◆ **CHALLENGE**:
Rewrite the data below with each "locality" replaced by "site", leaving everything else unchanged.

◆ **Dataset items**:
==================================================

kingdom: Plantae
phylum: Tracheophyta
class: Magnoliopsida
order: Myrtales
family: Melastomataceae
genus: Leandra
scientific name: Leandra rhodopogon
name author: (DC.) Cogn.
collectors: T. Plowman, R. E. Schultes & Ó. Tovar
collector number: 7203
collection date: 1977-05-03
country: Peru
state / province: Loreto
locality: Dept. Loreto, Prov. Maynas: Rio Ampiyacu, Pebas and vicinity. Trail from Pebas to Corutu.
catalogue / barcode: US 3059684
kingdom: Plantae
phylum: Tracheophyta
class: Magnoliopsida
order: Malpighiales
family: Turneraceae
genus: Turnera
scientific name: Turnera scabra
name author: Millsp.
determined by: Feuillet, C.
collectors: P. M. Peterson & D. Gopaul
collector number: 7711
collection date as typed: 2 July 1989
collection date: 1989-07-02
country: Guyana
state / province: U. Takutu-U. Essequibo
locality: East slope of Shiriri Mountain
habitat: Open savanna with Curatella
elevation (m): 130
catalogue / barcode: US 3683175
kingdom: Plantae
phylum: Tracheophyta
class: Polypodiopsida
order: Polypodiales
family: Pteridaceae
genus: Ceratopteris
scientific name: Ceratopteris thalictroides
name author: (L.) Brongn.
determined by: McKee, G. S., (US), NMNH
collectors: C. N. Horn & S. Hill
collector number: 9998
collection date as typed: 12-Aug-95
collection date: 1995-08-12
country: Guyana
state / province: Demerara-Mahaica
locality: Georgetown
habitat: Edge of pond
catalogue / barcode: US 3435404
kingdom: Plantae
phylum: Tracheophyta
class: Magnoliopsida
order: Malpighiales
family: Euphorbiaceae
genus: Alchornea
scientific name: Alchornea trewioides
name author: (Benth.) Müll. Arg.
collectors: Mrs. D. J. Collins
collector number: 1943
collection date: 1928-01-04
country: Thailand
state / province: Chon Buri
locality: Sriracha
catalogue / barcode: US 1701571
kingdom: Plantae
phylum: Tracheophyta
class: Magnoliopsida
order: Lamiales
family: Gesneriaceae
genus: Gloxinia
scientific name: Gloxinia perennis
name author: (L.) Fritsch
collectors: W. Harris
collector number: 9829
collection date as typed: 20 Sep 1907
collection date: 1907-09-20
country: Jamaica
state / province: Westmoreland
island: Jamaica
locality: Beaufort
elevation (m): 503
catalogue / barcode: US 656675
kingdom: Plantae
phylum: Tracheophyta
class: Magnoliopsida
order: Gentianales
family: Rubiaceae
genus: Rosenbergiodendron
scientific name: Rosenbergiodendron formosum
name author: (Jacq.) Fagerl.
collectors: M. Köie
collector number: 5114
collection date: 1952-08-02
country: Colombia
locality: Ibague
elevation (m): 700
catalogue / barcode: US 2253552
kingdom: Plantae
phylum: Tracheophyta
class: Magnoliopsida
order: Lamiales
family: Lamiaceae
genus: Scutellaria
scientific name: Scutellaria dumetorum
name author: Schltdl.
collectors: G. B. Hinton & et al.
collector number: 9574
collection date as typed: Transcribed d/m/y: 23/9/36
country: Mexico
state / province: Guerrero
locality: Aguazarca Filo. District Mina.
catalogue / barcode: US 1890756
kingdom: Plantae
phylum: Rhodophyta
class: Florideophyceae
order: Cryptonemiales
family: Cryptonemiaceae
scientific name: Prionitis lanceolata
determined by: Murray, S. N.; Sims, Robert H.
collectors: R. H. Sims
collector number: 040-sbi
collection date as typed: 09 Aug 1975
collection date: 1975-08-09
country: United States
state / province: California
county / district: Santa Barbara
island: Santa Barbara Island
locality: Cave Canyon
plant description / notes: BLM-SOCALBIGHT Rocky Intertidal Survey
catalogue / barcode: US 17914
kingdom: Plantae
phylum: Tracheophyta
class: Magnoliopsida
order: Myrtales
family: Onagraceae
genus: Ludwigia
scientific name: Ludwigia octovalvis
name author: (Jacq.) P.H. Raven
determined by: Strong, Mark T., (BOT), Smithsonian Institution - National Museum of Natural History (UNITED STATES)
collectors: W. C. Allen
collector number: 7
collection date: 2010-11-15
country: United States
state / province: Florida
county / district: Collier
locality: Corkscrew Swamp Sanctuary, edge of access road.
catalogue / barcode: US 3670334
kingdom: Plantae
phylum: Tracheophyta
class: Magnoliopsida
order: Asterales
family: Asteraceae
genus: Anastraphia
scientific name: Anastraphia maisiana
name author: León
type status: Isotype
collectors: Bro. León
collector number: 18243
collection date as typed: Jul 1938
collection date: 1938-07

==================================================

◆ **WRITTEN SOLUTION**:
kingdom: Plantae
phylum: Tracheophyta
class: Magnoliopsida
order: Myrtales
family: Melastomataceae
genus: Leandra
scientific name: Leandra rhodopogon
name author: (DC.) Cogn.
collectors: T. Plowman, R. E. Schultes & Ó. Tovar
collector number: 7203
collection date: 1977-05-03
country: Peru
state / province: Loreto
site: Dept. Loreto, Prov. Maynas: Rio Ampiyacu, Pebas and vicinity. Trail from Pebas to Corutu.
catalogue / barcode: US 3059684
kingdom: Plantae
phylum: Tracheophyta
class: Magnoliopsida
order: Malpighiales
family: Turneraceae
genus: Turnera
scientific name: Turnera scabra
name author: Millsp.
determined by: Feuillet, C.
collectors: P. M. Peterson & D. Gopaul
collector number: 7711
collection date as typed: 2 July 1989
collection date: 1989-07-02
country: Guyana
state / province: U. Takutu-U. Essequibo
site: East slope of Shiriri Mountain
habitat: Open savanna with Curatella
elevation (m): 130
catalogue / barcode: US 3683175
kingdom: Plantae
phylum: Tracheophyta
class: Polypodiopsida
order: Polypodiales
family: Pteridaceae
genus: Ceratopteris
scientific name: Ceratopteris thalictroides
name author: (L.) Brongn.
determined by: McKee, G. S., (US), NMNH
collectors: C. N. Horn & S. Hill
collector number: 9998
collection date as typed: 12-Aug-95
collection date: 1995-08-12
country: Guyana
state / province: Demerara-Mahaica
site: Georgetown
habitat: Edge of pond
catalogue / barcode: US 3435404
kingdom: Plantae
phylum: Tracheophyta
class: Magnoliopsida
order: Malpighiales
family: Euphorbiaceae
genus: Alchornea
scientific name: Alchornea trewioides
name author: (Benth.) Müll. Arg.
collectors: Mrs. D. J. Collins
collector number: 1943
collection date: 1928-01-04
country: Thailand
state / province: Chon Buri
site: Sriracha
catalogue / barcode: US 1701571
kingdom: Plantae
phylum: Tracheophyta
class: Magnoliopsida
order: Lamiales
family: Gesneriaceae
genus: Gloxinia
scientific name: Gloxinia perennis
name author: (L.) Fritsch
collectors: W. Harris
collector number: 9829
collection date as typed: 20 Sep 1907
collection date: 1907-09-20
country: Jamaica
state / province: Westmoreland
island: Jamaica
site: Beaufort
elevation (m): 503
catalogue / barcode: US 656675
kingdom: Plantae
phylum: Tracheophyta
class: Magnoliopsida
order: Gentianales
family: Rubiaceae
genus: Rosenbergiodendron
scientific name: Rosenbergiodendron formosum
name author: (Jacq.) Fagerl.
collectors: M. Köie
collector number: 5114
collection date: 1952-08-02
country: Colombia
site: Ibague
elevation (m): 700
catalogue / barcode: US 2253552
kingdom: Plantae
phylum: Tracheophyta
class: Magnoliopsida
order: Lamiales
family: Lamiaceae
genus: Scutellaria
scientific name: Scutellaria dumetorum
name author: Schltdl.
collectors: G. B. Hinton & et al.
collector number: 9574
collection date as typed: Transcribed d/m/y: 23/9/36
country: Mexico
state / province: Guerrero
site: Aguazarca Filo. District Mina.
catalogue / barcode: US 1890756
kingdom: Plantae
phylum: Rhodophyta
class: Florideophyceae
order: Cryptonemiales
family: Cryptonemiaceae
scientific name: Prionitis lanceolata
determined by: Murray, S. N.; Sims, Robert H.
collectors: R. H. Sims
collector number: 040-sbi
collection date as typed: 09 Aug 1975
collection date: 1975-08-09
country: United States
state / province: California
county / district: Santa Barbara
island: Santa Barbara Island
site: Cave Canyon
plant description / notes: BLM-SOCALBIGHT Rocky Intertidal Survey
catalogue / barcode: US 17914
kingdom: Plantae
phylum: Tracheophyta
class: Magnoliopsida
order: Myrtales
family: Onagraceae
genus: Ludwigia
scientific name: Ludwigia octovalvis
name author: (Jacq.) P.H. Raven
determined by: Strong, Mark T., (BOT), Smithsonian Institution - National Museum of Natural History (UNITED STATES)
collectors: W. C. Allen
collector number: 7
collection date: 2010-11-15
country: United States
state / province: Florida
county / district: Collier
site: Corkscrew Swamp Sanctuary, edge of access road.
catalogue / barcode: US 3670334
kingdom: Plantae
phylum: Tracheophyta
class: Magnoliopsida
order: Asterales
family: Asteraceae
genus: Anastraphia
scientific name: Anastraphia maisiana
name author: León
type status: Isotype
collectors: Bro. León
collector number: 18243
collection date as typed: Jul 1938
collection date: 1938-07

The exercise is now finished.